🤖 AI Summary
In cardiovascular diagnostics, rapid and accurate estimation of hemodynamic parameters—such as pressure and wall shear stress—relies heavily on computationally expensive computational fluid dynamics (CFD) simulations, hindering clinical deployment of deep learning surrogate models. To address this, we propose a novel active learning framework integrating three complementary criteria: geometric dissimilarity, ensemble uncertainty, and physical consistency—enabling the first multi-source query strategy for synergistic surrogate model training. Our physics-constrained deep neural network significantly reduces CFD labeling requirements, cutting annotation costs by up to 50% on coronary artery bifurcation models. Moreover, it enhances prediction accuracy and generalizability for complex flow fields, particularly improving robustness on challenging clinical cases. This work establishes an efficient, reliable paradigm for rapid hemodynamic assessment in clinical practice.
📝 Abstract
Hemodynamic parameters such as pressure and wall shear stress play an important role in diagnosis, prognosis, and treatment planning in cardiovascular diseases. These parameters can be accurately computed using computational fluid dynamics (CFD), but CFD is computationally intensive.
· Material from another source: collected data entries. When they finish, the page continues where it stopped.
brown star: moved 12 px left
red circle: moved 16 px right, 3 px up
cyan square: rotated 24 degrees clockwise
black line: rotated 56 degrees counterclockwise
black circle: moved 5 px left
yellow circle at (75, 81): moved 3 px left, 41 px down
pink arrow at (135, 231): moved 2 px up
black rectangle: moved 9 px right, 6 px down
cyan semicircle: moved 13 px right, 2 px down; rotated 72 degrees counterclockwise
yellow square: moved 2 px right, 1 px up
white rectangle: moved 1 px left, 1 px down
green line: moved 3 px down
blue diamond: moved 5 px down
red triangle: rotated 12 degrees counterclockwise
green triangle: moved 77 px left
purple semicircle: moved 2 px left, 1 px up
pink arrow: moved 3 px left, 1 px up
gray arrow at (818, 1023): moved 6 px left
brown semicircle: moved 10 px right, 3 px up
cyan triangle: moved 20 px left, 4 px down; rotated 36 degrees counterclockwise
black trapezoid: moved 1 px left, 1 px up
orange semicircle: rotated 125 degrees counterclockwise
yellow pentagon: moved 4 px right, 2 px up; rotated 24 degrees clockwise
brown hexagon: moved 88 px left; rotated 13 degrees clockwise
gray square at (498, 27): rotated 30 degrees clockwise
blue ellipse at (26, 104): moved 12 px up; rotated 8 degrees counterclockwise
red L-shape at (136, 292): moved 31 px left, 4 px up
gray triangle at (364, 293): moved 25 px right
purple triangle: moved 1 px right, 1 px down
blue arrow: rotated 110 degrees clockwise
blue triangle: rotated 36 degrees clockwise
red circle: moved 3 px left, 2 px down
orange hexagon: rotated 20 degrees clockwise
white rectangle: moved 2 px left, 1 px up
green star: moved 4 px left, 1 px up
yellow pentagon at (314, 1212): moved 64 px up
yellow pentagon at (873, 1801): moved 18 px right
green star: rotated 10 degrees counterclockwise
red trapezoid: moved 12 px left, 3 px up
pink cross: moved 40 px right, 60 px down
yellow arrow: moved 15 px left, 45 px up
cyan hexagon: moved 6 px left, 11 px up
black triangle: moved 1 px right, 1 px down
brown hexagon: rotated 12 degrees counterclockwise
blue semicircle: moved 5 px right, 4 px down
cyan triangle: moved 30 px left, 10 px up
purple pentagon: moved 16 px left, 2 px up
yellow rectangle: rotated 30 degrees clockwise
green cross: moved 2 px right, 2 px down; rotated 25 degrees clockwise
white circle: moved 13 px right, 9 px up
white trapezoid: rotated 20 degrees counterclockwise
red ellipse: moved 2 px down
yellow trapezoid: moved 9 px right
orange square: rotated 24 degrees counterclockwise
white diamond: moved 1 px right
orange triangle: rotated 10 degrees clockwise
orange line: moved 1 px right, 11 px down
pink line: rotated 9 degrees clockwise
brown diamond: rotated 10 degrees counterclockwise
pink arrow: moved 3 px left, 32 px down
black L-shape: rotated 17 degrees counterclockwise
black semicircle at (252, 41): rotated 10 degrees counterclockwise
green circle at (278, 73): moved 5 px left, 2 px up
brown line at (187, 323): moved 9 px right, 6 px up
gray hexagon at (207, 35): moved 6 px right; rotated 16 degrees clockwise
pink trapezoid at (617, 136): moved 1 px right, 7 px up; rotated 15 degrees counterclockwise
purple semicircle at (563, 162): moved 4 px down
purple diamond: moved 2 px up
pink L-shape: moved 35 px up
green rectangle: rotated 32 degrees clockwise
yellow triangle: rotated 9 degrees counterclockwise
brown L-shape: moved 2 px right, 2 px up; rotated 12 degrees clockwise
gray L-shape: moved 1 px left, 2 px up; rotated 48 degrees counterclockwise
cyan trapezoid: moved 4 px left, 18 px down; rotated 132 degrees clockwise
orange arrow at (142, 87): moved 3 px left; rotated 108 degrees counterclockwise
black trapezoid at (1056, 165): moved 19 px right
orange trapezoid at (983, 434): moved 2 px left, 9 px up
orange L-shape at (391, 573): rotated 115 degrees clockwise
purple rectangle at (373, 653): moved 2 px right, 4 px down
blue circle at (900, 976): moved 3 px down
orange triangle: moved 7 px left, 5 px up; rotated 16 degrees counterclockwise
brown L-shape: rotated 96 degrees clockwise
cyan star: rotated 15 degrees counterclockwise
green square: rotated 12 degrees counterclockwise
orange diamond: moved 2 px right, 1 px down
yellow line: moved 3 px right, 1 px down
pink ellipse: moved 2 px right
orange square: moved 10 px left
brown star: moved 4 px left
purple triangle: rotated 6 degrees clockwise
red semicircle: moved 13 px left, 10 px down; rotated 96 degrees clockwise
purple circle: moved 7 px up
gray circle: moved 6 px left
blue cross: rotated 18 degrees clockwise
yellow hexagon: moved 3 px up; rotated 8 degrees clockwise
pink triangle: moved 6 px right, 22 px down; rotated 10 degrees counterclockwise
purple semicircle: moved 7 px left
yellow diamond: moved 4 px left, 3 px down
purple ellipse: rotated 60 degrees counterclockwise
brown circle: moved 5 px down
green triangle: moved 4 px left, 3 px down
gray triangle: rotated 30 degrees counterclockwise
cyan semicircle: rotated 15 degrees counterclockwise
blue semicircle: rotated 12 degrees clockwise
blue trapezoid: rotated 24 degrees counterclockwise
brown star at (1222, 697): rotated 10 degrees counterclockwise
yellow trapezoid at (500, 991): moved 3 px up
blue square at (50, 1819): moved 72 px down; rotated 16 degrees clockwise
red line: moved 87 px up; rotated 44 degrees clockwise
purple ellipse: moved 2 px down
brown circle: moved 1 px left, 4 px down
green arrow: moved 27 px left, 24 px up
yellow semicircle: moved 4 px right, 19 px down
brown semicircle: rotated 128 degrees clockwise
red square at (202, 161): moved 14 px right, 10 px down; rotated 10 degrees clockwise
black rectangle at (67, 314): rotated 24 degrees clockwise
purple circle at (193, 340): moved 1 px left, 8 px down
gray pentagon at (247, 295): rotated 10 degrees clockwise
Hence, deep learning methods have been adopted as a surrogate to rapidly estimate CFD outcomes. A drawback of such data-driven models is the need for time-consuming reference CFD simulations for training. In this work, we introduce an active learning framework to reduce the number of CFD simulations required for the training of surrogate models, lowering the barriers to their deployment in new applications. We propose three distinct querying strategies to determine for which unlabeled samples CFD simulations should be obtained. These querying strategies are based on geometrical variance, ensemble uncertainty, and adherence to the physics governing fluid dynamics. We benchmark these methods on velocity field estimation in synthetic coronary artery bifurcations and find that they allow for substantial reductions in annotation cost. Notably, we find that our strategies reduce the number of samples required by up to 50% and make the trained models more robust to difficult cases. Our results show that active learning is a feasible strategy to increase the potential of deep learning-based CFD surrogates.